Niespodzianka w półfinale Rolanda Garrosa! Novak Djoković odpadł po pięciosetowej walce

Niespodzianka w półfinale Rolanda Garrosa. Dominic Thiem pokonał Novaka Djokovicia 6:2, 3:6, 7:5, 5:7, 7:5. W niedzielnym finale Austriak zmierzy się z Rafaelem Nadalem.

Półfinałowe spotkanie French Open pomiędzy Novakiem Djokoviciem, a Dominikiem Thiemem zostało w piątek przerwane z powodu deszczu. W sobotę tenisiści wyszli na kort przy stanie 6:2, 3:6, 3:1 dla Austriaka.

Zobacz wideo

Nerwy Djokovicia

W piątek Djoković był wyjątkowo poddenerwowany. Łatwo przegrał pierwszego seta, popełniając sporo błędów. W drugim powrócił do lepszej gry. Wciąż przeszkadzała mu jednak pogoda. Dyskutował z arbitrem na temat warunków, w których przyszło mu rozgrywać mecz z Thiemem. Narzekał na wiatr oraz lekkie opady. Austriak zaś nie krytykował warunków, podobnie jak Roger Federer i Rafael Nadal, którzy kilka godzin wcześniej rozegrali pierwszy półfinał (Hiszpan wygrał 3:0 w setach). 

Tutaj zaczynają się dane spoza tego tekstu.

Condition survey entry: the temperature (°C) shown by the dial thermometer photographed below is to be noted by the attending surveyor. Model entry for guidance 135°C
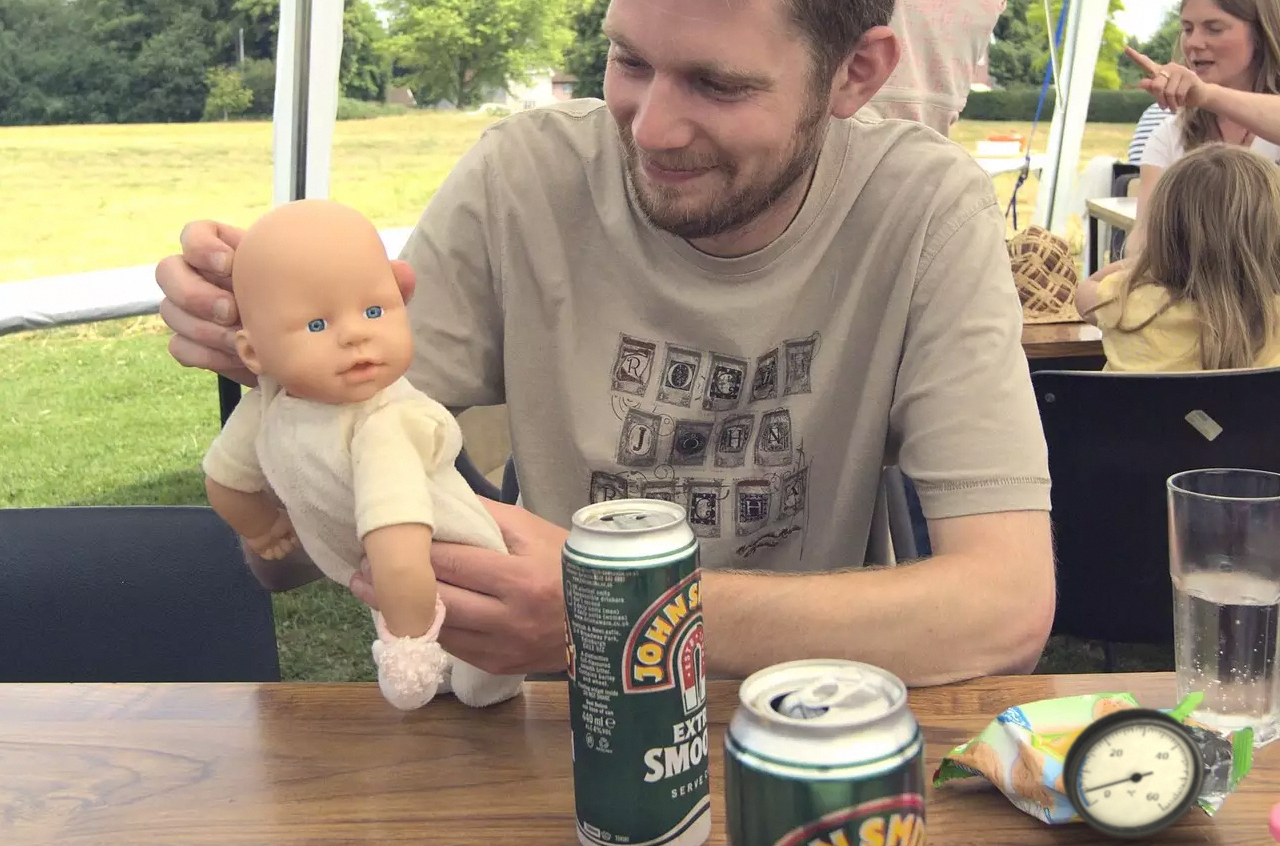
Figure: 5°C
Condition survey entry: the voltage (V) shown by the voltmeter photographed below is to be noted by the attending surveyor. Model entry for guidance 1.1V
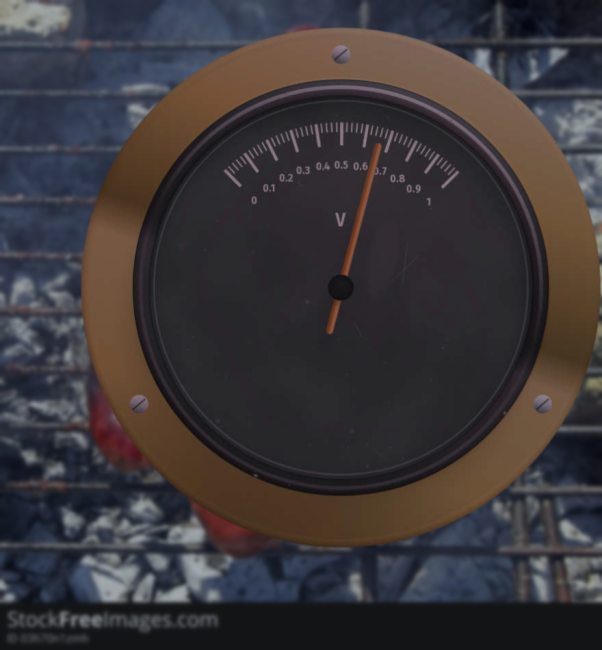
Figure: 0.66V
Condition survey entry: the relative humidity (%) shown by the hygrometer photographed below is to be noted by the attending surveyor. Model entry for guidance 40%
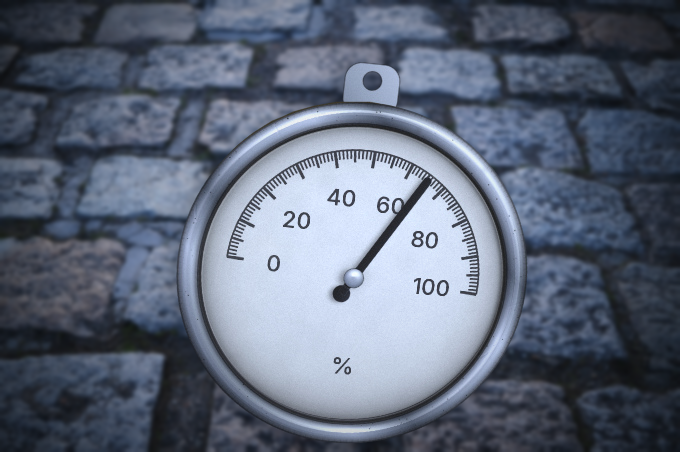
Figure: 65%
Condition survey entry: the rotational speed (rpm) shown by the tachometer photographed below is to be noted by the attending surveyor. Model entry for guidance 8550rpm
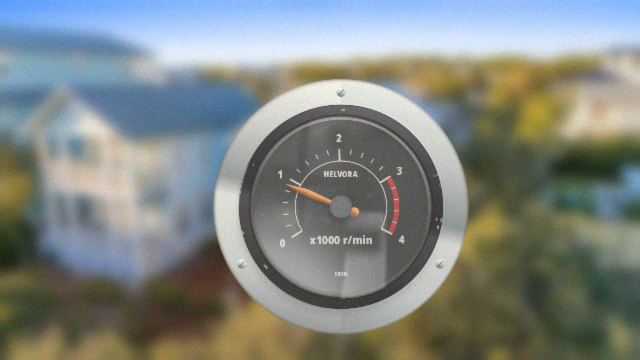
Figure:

Ostatecznie spotkanie zostało przerwane w trzecim secie, a Serb opuścił kort zanim organizatorzy podjęli decyzję o przełożeniu meczu na sobotę. Komentatorzy krytykowali to zachowanie lidera światowego rankingu.

W sobotę też padało

W sobotę panowie wrócili na kort centralny w Paryżu. Serb po przerwie odrobił stratę podania w trzecim secie, wyrównał na 4:4. Partię jednak niespodziewanie przegrał 5:7. Thiem grał ponownie bardzo mądrze, a Djoković nie tak, jak zwykle. Lider rankingu słynie z regularności i małej liczby błędów, ale w półfinale jego forma falowała.

Czwarty set był nietypowy jak na męski tenis. Djoković zaczął go od przełamania Thiema, potem Austriak odrobił stratę. Następnie Serb znów odebrał serwis rywalowi, a ten go dogonił. Przy stanie 5:5 Djoković jeszcze raz przełamał przeciwnika i nie stracił już podania. Wygrał seta 7:5, dzięki czemu doprowadził do piątej partii.

Szalony piąty set

W ostatnim secie Austriak wyszedł na prowadzenie 4:1, gdy znów zaczął w Paryżu padać deszcz. W przy stanie 40-40 w gemie serwisowym Serba sędzia przerwał spotkanie. Panowie wrócili na kort centralny po godzinie, by dokończyć mecz. Djoković obronił swój serwis, a następnie miał szansę wyrównać na 4:4. Niespodziewanie znów przegrał własne podanie, co dało Thiemowi prowadzenie 5:3. Austriak nie wytrzymał próby nerwów. Mimo, że prowadził w swoim gemie 40:15 i miał dwie piłki meczowe, znów stracił podanie. Serb chwilę później wyrównał na 5:5. 

W Paryżu w piątym secie nie ma tie-breaków więc zawodnicy musieli grać do dwóch gemów przewagi. Thiem najpierw wygrał swoje podanie, a następnie przełamał Djokovicia i wygrał spotkanie 3:2. W niedzielnym finale czeka już na niego Rafael Nadal.